> [Ausgewählter Textauszug]
-.-.-

2. Bundesliga

Dynamo Dresden und Fiel gehen getrennte Wege

Nach Absturz auf letzten Tabellenrang

Dynamo Dresden und Fiel gehen getrennte Wege

Cristian Fiel

Cristian Fiel am Rande der Partie Dresdens gegen Kiel. picture alliance

Dresden hatte am 15. Spieltag vor eigenem Publikum mit 1:2 gegen Holstein Kiel verloren und war durch die Niederlage auf Rang 18 abgerutscht, da das bisherige Schlusslicht SV Wehen Wiesbaden mit 2:0 beim 1. FC Nürnberg siegte.

Nach dem Absturz auf den letzten Rang gab es in Dresden am Sonntag und Montag intensive und offene Gespräche. Wie es in der Vereinsmitteilung nun heißt, haben sich bei diesen "Sportgeschäftsführer Ralf Minge und Cristian Fiel in Abstimmung mit dem Aufsichtsrat des Vereins einvernehmlich darauf verständigt, die bestehende Zusammenarbeit mit sofortiger Wirkung zu beenden. Der bisherige Co-Trainer Patrick Mölzl wurde ebenfalls von seinen Aufgaben entbunden."

-.-.-

> [Daten]
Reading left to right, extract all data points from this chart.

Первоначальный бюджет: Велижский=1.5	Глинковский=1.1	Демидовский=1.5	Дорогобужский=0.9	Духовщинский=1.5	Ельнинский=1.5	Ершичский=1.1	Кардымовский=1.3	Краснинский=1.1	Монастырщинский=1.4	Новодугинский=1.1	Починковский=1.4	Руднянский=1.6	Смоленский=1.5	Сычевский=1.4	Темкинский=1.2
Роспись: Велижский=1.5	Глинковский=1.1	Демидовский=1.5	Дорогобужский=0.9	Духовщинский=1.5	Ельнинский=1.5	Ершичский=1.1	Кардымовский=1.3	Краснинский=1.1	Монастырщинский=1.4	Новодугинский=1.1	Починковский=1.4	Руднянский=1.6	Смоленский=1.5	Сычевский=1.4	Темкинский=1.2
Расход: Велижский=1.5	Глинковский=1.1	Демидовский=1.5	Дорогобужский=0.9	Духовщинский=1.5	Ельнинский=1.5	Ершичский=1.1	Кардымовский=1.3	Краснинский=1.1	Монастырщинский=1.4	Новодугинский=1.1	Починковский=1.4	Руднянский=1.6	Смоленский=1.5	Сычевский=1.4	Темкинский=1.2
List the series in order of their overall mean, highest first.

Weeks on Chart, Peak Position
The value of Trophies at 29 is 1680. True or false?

-.-.-

> [Die Aufgaben]
1. Gegen welche Mannschaft verlor Dresden laut dem Bericht über Dynamo Dresden am 15. Spieltag?
2. Gib aus dem Bericht über Dynamo Dresden den Abschnitt von „2. Bundesliga“ bis „FC Nürnberg siegte.“ wortgetreu wieder.
3. Fasse im Bericht über Dynamo Dresden den Absatz, der mit „Nach dem Absturz auf den letzten Rang“ beginnt, kürzer zusammen und behalte dabei die wichtigsten Fakten bei.

> [Antworten]
1. Gegen Holstein Kiel.

2.
2. Bundesliga

Dynamo Dresden und Fiel gehen getrennte Wege

Nach Absturz auf letzten Tabellenrang

Dynamo Dresden und Fiel gehen getrennte Wege

Cristian Fiel

Cristian Fiel am Rande der Partie Dresdens gegen Kiel. picture alliance

Dresden hatte am 15. Spieltag vor eigenem Publikum mit 1:2 gegen Holstein Kiel verloren und war durch die Niederlage auf Rang 18 abgerutscht, da das bisherige Schlusslicht SV Wehen Wiesbaden mit 2:0 beim 1. FC Nürnberg siegte.

3. Nach dem Absturz auf den letzten Rang führte man in Dresden am Sonntag und Montag intensive, offene Gespräche. Laut Vereinsmitteilung einigten sich Sportgeschäftsführer Ralf Minge und Cristian Fiel dabei in Abstimmung mit dem Aufsichtsrat einvernehmlich, die Zusammenarbeit sofort zu beenden. Auch Co-Trainer Patrick Mölzl wurde von seinen Aufgaben entbunden.